Yang Diharapkan: Ulangi kata demi kata bagian tulisan tentang semut dan sertifikat tanah di bawah ini, dari "Sentilan Iqbal Aji" sampai "(Ilustrasi: Edi Wahyono)".

:: Teks yang Disediakan ::

Semut-Semut dan Sertifikat Tanah
Bagikan opini, gagasan, atau sudut pandang Anda mengenai isu-isu terkini
Kirim Tulisan

Sentilan Iqbal Aji Daryono

Semut-Semut dan Sertifikat Tanah

Selasa, 09 Jun 2020 16:25 WIB
Iqbal Aji Daryono
Catatan: Tulisan ini merupakan opini pribadi penulis dan tidak mencerminkan pandangan Redaksi detik.com
Kolomnis - Iqbal Aji Daryono (Ilustrator: Edi Wahyono/detikcom)
Iqbal Aji Daryono (Ilustrasi: Edi Wahyono)
Jakarta -

Saya kaget sekali. Baru saja saya mau duduk untuk menyeruput kopi pagi, tertangkap di mata saya gundukan tanah di sudut halaman belakang rumah.

Itu gundukan markas kawanan semut api. Bukan pemandangan istimewa, sebenarnya. Menjadi istimewa lebih karena sore sebelumnya saya sudah menyapu gundukan itu, tapi paginya langsung nongol lagi dalam ukuran lebih jumbo.

Saya tertegun dan berpikir agak panjang. Jika dalam semalam saja kawanan semut itu mampu membangun gundukan sepanjang satu meter dan setinggi mata kaki manusia, apa yang akan terjadi jika mereka dibiarkan selama dua malam? Lalu bagaimana kalau tiga malam? Seratus malam? Tiga tahun?

SCROLL TO CONTINUE WITH CONTENT

Bagaimana pula kisah yang akan berjalan jika yang mendadak muncul di situ bukan hanya satu pasukan semut, melainkan sepuluh atau bahkan lima puluh kawanan semut? Lantas apa yang akan menimpa rumah saya? Apakah semut-semut itu bakal menimbun pula rumah ini dengan gundukan tanah raksasa, kemudian ujung-ujungnya merebut tempat tinggal saya?

:::
:: Materi yang Ditampilkan ::

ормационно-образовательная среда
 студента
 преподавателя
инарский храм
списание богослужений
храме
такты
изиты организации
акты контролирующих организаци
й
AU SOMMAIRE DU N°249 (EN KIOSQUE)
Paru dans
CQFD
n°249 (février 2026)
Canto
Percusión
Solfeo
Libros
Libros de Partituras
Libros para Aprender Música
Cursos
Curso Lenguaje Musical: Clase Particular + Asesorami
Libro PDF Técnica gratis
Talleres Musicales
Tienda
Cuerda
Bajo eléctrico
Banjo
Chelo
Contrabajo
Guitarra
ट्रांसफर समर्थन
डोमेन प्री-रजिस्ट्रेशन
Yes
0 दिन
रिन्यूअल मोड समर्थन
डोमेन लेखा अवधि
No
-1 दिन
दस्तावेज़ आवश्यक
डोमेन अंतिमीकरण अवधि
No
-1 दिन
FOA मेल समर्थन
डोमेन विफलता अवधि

:::
:: Materi yang Ditampilkan ::

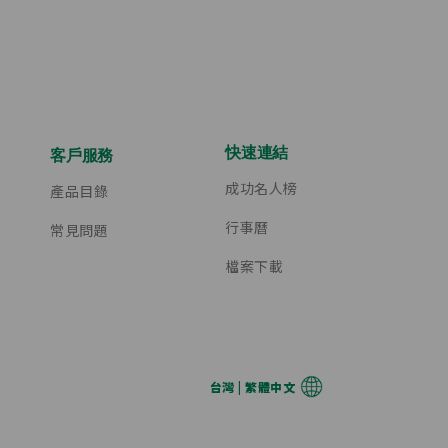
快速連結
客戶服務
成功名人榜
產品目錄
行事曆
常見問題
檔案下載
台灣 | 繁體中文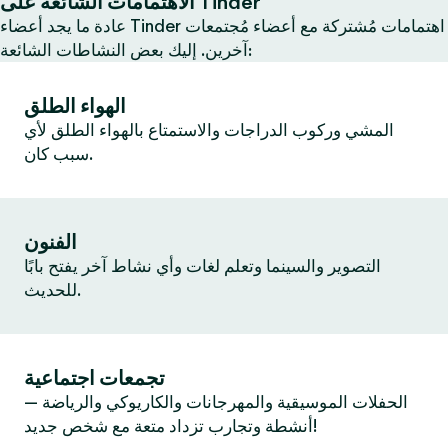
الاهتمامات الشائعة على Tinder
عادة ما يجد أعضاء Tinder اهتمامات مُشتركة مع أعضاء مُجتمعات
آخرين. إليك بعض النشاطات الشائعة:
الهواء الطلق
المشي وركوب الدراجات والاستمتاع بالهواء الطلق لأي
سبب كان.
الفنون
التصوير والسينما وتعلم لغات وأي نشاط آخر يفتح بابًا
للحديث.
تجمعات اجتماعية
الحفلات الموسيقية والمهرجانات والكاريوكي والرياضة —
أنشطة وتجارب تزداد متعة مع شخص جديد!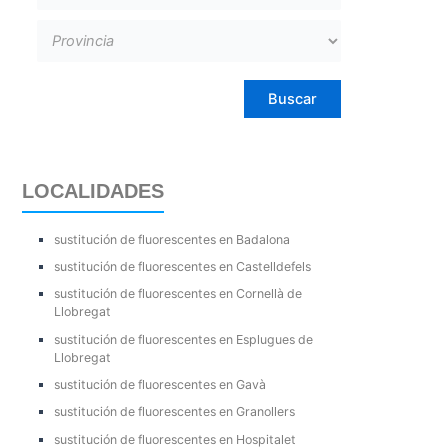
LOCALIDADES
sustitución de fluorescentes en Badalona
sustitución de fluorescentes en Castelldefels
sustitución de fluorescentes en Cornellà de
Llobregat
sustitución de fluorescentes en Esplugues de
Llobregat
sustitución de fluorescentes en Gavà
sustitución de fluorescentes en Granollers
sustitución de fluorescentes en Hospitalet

:::

Jawaban Tugas Ini:
Sentilan Iqbal Aji Daryono

Semut-Semut dan Sertifikat Tanah

Selasa, 09 Jun 2020 16:25 WIB
Iqbal Aji Daryono
Catatan: Tulisan ini merupakan opini pribadi penulis dan tidak mencerminkan pandangan Redaksi detik.com
Kolomnis - Iqbal Aji Daryono (Ilustrator: Edi Wahyono/detikcom)
Iqbal Aji Daryono (Ilustrasi: Edi Wahyono)